# keyhole pics



## HONDO (May 4, 2008)

another fish i like and have never actually seen at a lfs. since i just did the same with blue acaras, anyone got pics of keyholes to share???

sorry for the fake out if anyone was expecting me to actually post some pics, ha.


----------



## jcushing (Apr 6, 2008)

im not a very good fish photographer, sorry

they really are great community fish, get along with my rams, angels, tetras, and corys. dont get me wonr though im not saying they are nice to them


----------



## fishlids (May 5, 2007)

I've been trying to find these guys for so long. No one sells them in my area


----------



## HONDO (May 4, 2008)

anyone in the nova area know where to find keyholes locally? how big do these guys get at full size?


----------



## jcushing (Apr 6, 2008)

mine are F 3.75" M 4.25" im going to try and get you some more pictures now that its dark out.

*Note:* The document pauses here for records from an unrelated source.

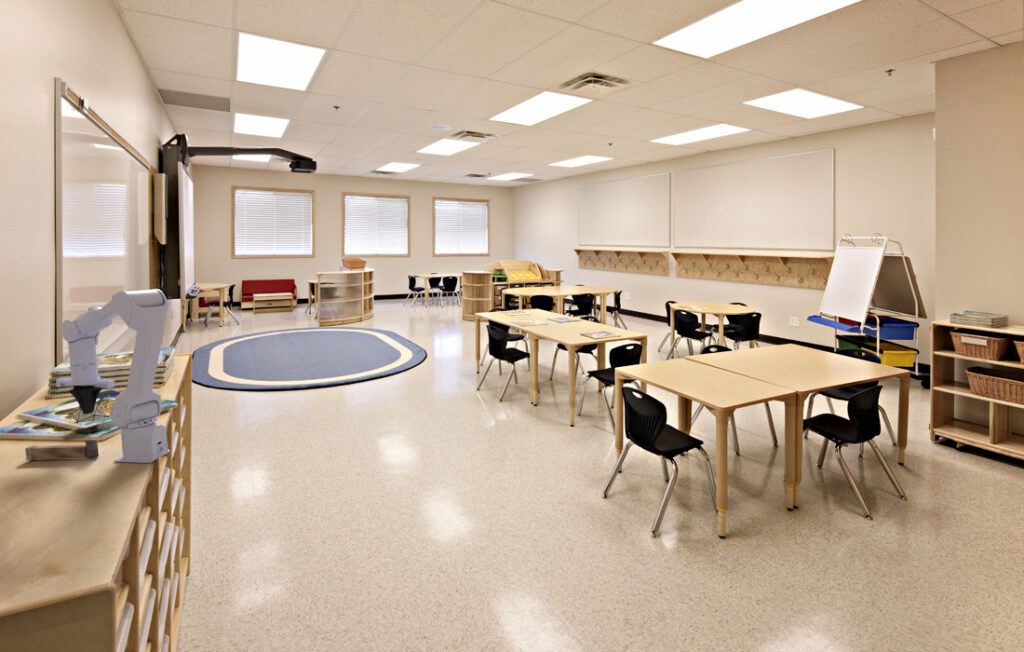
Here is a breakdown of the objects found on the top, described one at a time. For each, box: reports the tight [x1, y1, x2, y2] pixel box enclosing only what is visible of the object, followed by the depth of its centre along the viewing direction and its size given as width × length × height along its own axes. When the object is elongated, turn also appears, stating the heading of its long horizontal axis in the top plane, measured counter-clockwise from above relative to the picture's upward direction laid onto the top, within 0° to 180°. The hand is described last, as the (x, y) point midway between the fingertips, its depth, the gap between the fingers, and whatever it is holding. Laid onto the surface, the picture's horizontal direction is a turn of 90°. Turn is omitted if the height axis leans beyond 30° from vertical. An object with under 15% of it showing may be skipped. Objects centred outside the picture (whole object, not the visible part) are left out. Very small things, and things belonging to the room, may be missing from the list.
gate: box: [24, 437, 99, 461], centre depth 138 cm, size 16×2×5 cm, turn 97°
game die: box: [68, 401, 110, 424], centre depth 161 cm, size 9×8×10 cm
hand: (88, 412), depth 146 cm, fingers closed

*** only ever seen them once in a store so they bought them. why dont you ask if your LFS can get them in. my usual LFS has a WTB list....


----------



## HONDO (May 4, 2008)

i think i will do that. 
more pics would be awesome.


----------



## betz1106 (Jun 10, 2008)

HONDO said:


> anyone in the nova area know where to find keyholes locally? how big do these guys get at full size?


totally agree.

I live in st. louis and I can't find anyone that carries keyholes.

Everyone I ask just looks at me like I am crazy when I ask for them......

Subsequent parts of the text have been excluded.